複雑・ファジー小説
- #47 ( No.69 )
- 日時: 2012/12/20 20:37
- 名前: 星の欠片 ◆ysaxahauRk (ID: t7vTPcg3)
刀と素手では当然刀に利がある。
此方が攻撃を当てるために刀のリーチ内に入らなければならない。
点道の刀の冴えはかなりのものだ。
刀を防ぐ術を持っていない以上、一撃も喰らわずに懐に攻め寄り、攻撃を当てることが必須となってくる。
正直、無理に等しい。
隙が一切無いと言っても良い斬撃を避ける事が精一杯だった。
「さっきの威勢はどうした?」
挑発的に言ってくるのは此方の隙を作るためだろう。
冷静さを欠かずに状況打破する方法を考える。
メリーたちの力を借りる、論外だ。
ああ言ってしまった以上格好が付かないとかそういう理由ではない。
どうしてもこいつは俺が倒したいという俺自身の意地だ。
とはいえ、このままでは埒が開かない。
時間が経てば経つほど不利になるのは明確だ。
「……ん?」
足に何かが触れる。
黒い金属塊。
昨日九道さんから受け取った銃だ。
おかしい、昨日鞄に仕舞い込んでそれきり出していない筈だが…
いや、今はそんな事どうでも良い。
この状況を打破できる手段が見つかった。
横薙ぎに振られる刀を頭を下げて避け、そのまま銃を取るため飛ぶ。
「っ!」
意外な行動を取った俺に対処が遅れ、隙が生まれた。
銃を手に取り、点道に向ける。
間に合う。
引き金を引——
タンッ
銃声が鳴り響く。
手に持っていたはずの銃が砕け、役目を果たさなくなる。
左手を襲う痺れが一瞬、思考を掻き消す。
『少年!』
身体が動き、点道との距離をとる。
どうやら神槍が動かしてくれたようだ。
左手を押さえつつ、「それ」が飛んできた方向を見る。
とはいっても、この状況で俺に向けて銃を撃ってくる存在など一人しか考えられない。
「……九道さん…!」
壁に凭れかかった九道さんが此方に銃を向けていた。
「分かった……」
俺も、メリーも、栗狐も、点道も。
手を出すとは思っていなかった彼女の行動に目を釘付けになっていた。
「暗示なんかじゃない。

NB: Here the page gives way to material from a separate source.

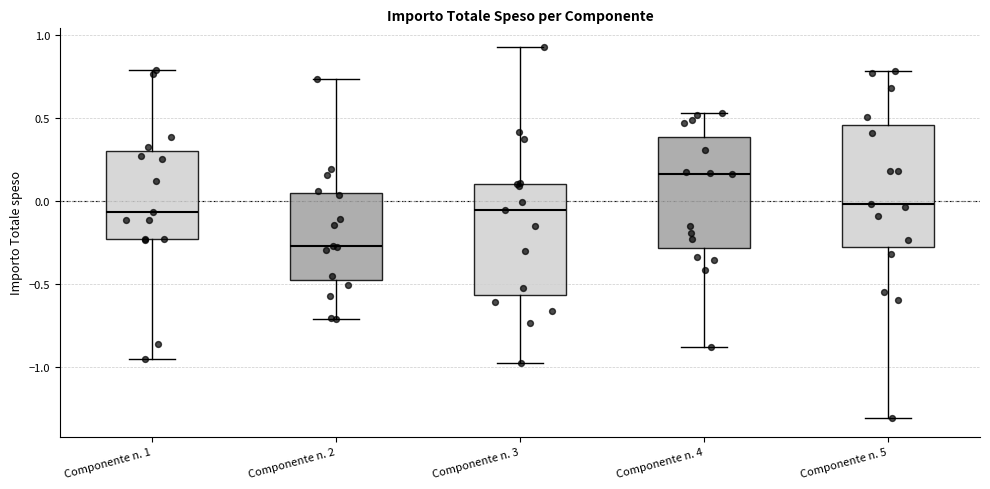

Comparing the boxes themselves (not the whiskers), which one is the tallest?

Componente n. 5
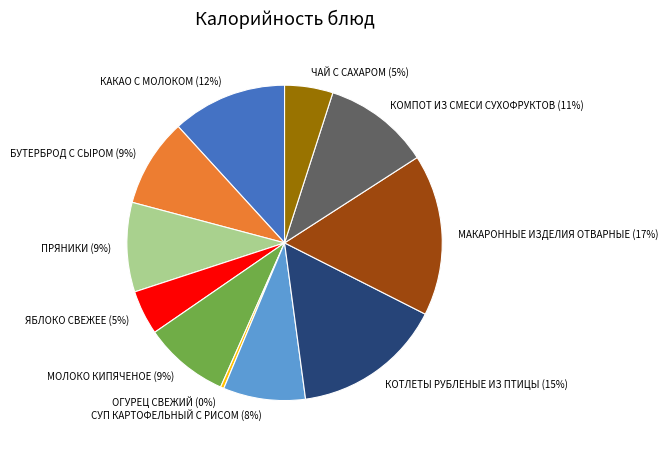

How many segments does this pie chart have?

11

私が彼らとずっと居たのは、私自身の意思」
事実を聞かされて、気付いた自分自身の意思。
「彼らとずっと戦い続けるのが私の意志。ならやはり貴方たちを殺すのが今の私がするべき事」
それが、九道さんの答え。
「——」
点道は困惑することもない。
ゆっくりと九道さんに近づいていく。
今の彼ならば、あのまま九道さんを殺すという事も十分に考えられた。
考えられた、のだが。
「答えは、得たか」
「えぇ、「あの時」の問いはこういう意味だったのね」
その会話の意図は、俺達には分からない。
ただ、一つ、
「戦うわよ、四隅舞踏。もう一度、盛大な舞踏会を」
「御衣、「我々」は九道の意のままに」
点道と分かれ、天に再び浮遊する立道。
そして再び四人となる四隅舞踏。
戦うという意思を持つ九道さん。
それらを見て、俺は状況がさらに悪くなったことを悟った。